庄孟衍注意到她视线的方向,眼帘微垂,很快就露出了然的表情来:“原来如此,原来殿下是这样想的。”
刘右猛地看了过来:“你又懂了?”
刘左克制地清了清嗓子:“不得对庄先生无礼。”
刘右张了张嘴,到底还是把后面的话咽了回去,就是表情颇有些委屈。庄先生也便罢了,可他环顾一周,现几位将领之中好像只有他对此不求甚解似的。
庄孟衍没有理会刘右的反应,他的目光与姜云昭落在一处,笑了笑:“殿下是准备凿断引水的石槽,逼迫耶律隗出城维修石槽,使得兵力分散,为我们找到突破口。”
对于某人的推测,姜云昭不置可否:“承平关的坚固之处在于它只有正面一个方向需要防守。但如果守军开始有了后顾之忧,这面城墙就不再坚固了。”
刘右在沙盘另一侧来来回回看了许多遍,然后才露出一个恍然大悟的表情。
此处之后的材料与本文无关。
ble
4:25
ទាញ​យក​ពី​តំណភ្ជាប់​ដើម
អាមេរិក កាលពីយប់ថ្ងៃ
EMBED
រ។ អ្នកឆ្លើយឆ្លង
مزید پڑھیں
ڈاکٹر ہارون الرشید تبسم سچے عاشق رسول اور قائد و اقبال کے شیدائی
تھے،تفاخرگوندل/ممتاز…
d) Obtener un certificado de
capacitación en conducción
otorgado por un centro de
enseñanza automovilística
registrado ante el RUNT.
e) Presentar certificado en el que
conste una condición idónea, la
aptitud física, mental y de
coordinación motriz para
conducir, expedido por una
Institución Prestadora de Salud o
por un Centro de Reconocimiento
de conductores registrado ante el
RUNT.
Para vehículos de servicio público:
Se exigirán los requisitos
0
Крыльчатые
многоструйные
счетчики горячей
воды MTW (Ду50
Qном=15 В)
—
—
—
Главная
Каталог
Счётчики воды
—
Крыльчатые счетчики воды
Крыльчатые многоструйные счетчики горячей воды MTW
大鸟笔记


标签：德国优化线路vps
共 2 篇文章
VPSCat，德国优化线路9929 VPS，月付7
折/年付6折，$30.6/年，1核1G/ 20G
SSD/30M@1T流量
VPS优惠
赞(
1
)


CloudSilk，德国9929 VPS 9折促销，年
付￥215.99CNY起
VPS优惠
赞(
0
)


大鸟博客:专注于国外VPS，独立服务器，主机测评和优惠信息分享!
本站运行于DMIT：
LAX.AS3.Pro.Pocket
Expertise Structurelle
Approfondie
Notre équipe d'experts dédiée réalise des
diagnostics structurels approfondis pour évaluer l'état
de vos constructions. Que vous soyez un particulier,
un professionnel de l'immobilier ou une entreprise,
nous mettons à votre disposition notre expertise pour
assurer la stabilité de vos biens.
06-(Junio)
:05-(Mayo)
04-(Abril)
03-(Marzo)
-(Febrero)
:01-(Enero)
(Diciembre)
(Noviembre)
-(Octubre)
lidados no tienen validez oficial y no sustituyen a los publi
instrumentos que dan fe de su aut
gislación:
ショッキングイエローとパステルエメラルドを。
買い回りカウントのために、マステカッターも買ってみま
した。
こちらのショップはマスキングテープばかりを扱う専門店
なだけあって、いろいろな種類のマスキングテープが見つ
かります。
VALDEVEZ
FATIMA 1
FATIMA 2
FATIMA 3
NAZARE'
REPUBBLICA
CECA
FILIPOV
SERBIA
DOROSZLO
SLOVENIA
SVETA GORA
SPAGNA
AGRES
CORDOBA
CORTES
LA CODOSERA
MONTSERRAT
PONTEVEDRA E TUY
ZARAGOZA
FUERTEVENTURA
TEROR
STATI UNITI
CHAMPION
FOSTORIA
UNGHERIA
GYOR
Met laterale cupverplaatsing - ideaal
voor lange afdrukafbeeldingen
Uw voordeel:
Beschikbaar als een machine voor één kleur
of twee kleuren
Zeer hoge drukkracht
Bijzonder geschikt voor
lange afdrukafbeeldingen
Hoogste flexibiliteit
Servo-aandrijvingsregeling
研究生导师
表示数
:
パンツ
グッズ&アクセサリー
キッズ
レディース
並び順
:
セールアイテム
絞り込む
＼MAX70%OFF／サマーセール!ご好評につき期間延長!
他虽然没能完全跟上其他人的思路,但也意识到姜云昭的目的已经不在城墙上,而在于城内的守将如何分配兵力。
“都去歇着吧,明日还有的忙。”姜云昭终于把目光从沙盘上移开,直起身来环顾了一圈,开口时仍然带着惯常那种成竹在胸的平静。
将领们陆续向她行礼告退,掀帘走出主帐。刘右走在最后,回头看了一眼,见姜云昭还站在沙盘前便也没有多问,放下帘子走了出去。
帐内只剩下两个人。
“你怎么不去歇着?”姜云昭抬眼看向他。
庄孟衍挑眉,随即弯了弯唇角:“眼见大业将成,臣不得不为自己的将来多多考量。”
“考量什么?”
他向她走近了两步,这个距离不会显得格外亲密,却远比方才在外人面前时更亲近,近到姜云昭甚至能看清庄孟衍眼底那一点被烛火映亮的光。
“考量待殿下一统天下后,臣还能以什么身份留在您身边。”他说这句话的时候语气仍然是那种带着几分笑意的语调,好似只是随口一提,可姜云昭听得出来那一缕隐藏得很好的认真。
她坦然地迎上他的目光,反问:“现在才思考这个问题,不觉得太晚了吗?”
倘若在南淮旧臣写信给他时考虑,他或许还有选择的权力,可现在,无论姜云昭给他什么,他都只能接受。
庄孟衍听着她的话,目光在她脸上停了一瞬,像是在品味她那句话里的意味。然后他微微弯了一下嘴角,那笑意里没有慌张和试探,反而带着一种他很少显露的坦诚。
“所以我这不是在提前跟殿下确认么?万一殿下给的不是我想要的,也好有个准备。”他幽幽道,“等皇城那边的事情了结,到时候殿下身边大概会有很多人,文臣、武将、旧部、新贵……谁都有理由站在殿下身边,都会有自己的立场和去处。到那时候,臣应该站在哪里?”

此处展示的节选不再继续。